In Australia, the COVIDSafe app has been downloaded, according to the most recent figures, almost six million times. That number, while large, falls far short of the government’s desired 40% of the population. It’s an indication that, for all of the recent opinion polls showing high approval ratings for Prime Minister Scott Morrison, there still isn’t much public faith in the government to ring-fence the data.

Conversely, in India, the tracing app Aarogya Setu (“bridge to health”) has been downloaded more than 100 million times and was the seventh most downloaded app worldwide in April (less than TikTok, but more than Netflix). Even in a country of 450 million smartphones, it is significant. Authorities are also releasing a version of the app that works on the next 100 million mobile phones that are internet-enabled. The figures underscore Modi’s ongoing popularity and the public trust in his governance.

 

 

Still, there has been significant disquiet over the app’s features, which critics say undermines Indians’ privacy. The great fear is that the Indian government is using the pandemic and the app as cover for scaling up its moves towards becoming a surveillance state. The government announced it was mandatory for all state employees to download it. It has been made compulsory in a number of other settings, including throughout Noida, a satellite city to New Delhi, and for rural migrant workers travelling by train. No other democracy has made it mandatory for citizens to download the app.

Aarogya Setu, like most contact tracing apps, relies on Bluetooth. But it also uses GPS tracking, meaning that that each user’s location is tracked multiple times each day. Critics say this is unnecessary and excessive, and they fear that the app could be used to create permanent government databases with sensitive personal information about Indian citizens.

One of the voices is French ethical hacker Robert Baptiste, going by the moniker Elliott Alderson, who points out that the internal database is easily accessible, meaning anyone can see who is sick anywhere in India. He has called on the government to make the source code public, so independent researchers can fully understand the technology. 

Separately, an analysis of the app conducted by French cybersecurity consultancy Defensive Lab Agency found that it has the probable capacity to access other features on the smartphone on which it is installed, such as the microphone, contacts and system settings.

And a comparative review published by MIT Technology Review gave the app two out of five stars, losing points for lacking transparency and not being voluntary. (COVIDSafe rated four out of five stars, with concerns around its lack of transparency.)

Staying connected during a time of isolation (Debajyoti Chakraborty/NurPhoto via Getty Images) 


To its credit, the Indian government appears to be listening, issuing a rare Twitter rebuttal of Alderson’s claims, yet on Sunday backtracking on the mandatory download conditions, instead strongly urging employees and employers to take it up. While its moves towards a surveillance state have been well-documented, it appears the government has realised that now is perhaps not the best moment to try to exploit the public mood, even though fearful populations are generally happy to cede ground on privacy and liberty in favour of safety.

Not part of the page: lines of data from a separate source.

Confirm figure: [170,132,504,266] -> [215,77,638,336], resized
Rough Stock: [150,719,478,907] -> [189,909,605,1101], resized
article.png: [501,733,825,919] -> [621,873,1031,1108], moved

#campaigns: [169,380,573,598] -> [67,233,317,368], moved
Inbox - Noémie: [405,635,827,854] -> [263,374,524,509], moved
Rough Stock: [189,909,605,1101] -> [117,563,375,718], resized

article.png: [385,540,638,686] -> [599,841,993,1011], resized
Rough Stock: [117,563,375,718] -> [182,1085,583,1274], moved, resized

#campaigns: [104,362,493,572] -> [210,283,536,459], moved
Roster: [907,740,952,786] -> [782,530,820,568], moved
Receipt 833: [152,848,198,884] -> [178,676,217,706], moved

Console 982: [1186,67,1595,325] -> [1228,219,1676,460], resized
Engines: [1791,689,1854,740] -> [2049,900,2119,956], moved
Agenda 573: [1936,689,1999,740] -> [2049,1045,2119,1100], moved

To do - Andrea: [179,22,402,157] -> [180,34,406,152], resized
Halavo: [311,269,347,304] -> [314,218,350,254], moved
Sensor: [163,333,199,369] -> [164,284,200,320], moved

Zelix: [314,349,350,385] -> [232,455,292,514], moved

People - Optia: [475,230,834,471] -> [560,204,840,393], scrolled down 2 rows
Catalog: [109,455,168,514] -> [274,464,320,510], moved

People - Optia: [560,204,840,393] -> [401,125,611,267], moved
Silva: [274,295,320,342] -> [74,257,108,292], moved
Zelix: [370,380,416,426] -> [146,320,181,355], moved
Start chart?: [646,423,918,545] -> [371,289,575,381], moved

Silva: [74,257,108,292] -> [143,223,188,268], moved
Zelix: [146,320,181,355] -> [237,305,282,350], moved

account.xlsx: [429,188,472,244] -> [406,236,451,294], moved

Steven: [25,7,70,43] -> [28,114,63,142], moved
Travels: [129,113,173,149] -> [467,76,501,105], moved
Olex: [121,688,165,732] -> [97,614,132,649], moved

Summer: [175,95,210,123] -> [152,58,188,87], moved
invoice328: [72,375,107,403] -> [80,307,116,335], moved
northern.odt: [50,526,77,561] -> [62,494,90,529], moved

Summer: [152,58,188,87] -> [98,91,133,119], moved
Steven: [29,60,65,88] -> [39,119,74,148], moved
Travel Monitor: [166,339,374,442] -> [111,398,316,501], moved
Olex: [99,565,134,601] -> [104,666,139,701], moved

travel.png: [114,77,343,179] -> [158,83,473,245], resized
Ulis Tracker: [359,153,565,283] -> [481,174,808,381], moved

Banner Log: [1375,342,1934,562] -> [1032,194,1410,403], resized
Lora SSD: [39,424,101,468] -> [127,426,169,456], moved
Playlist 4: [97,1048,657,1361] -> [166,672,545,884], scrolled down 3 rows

There is genuine cause for concern, given that India’s moves towards building a surveillance infrastructure did not begin with Aarogya Setu.

While another chief complaint, that of India’s lack of data privacy legislation is also being addressed with a bill awaiting approval in parliament, there is genuine cause for concern, given that India’s moves towards building a surveillance infrastructure did not begin with Aarogya Setu.

Five years ago, the Aadhar number was introduced, a program which gave each citizen a unique 12-digit number that the government said would streamline bureaucracy and ultimately help poor people access welfare. But the Supreme Court in 2018 placed strict limits on the use of the program, in response to growing public concerns over privacy and whether the data was being used correctly. 

More recently, the Modi government has been finalising a database tracking “every aspect of the lives of each of India’s 1.2 billion residents”. According to a report in Huffington Post India in March, the so-called National Social Registry would track every time someone moved cities, changed jobs, bought property or even lost a family member. While authorities have claimed that the NSR would “ensure greater administrative convenience by converging resources and efforts”, deep concerns about privacy abound. Opponents say the data collated could be used to target specific communities, and even individuals. And yes, the database (or integrated set of databases) would be based on the Aadhar number, drawing a line between the two.

With this in mind, now is a good time for Indians to remain vigilant: after all, India’s legacy of using emergencies to invoke special powers does have a dark past.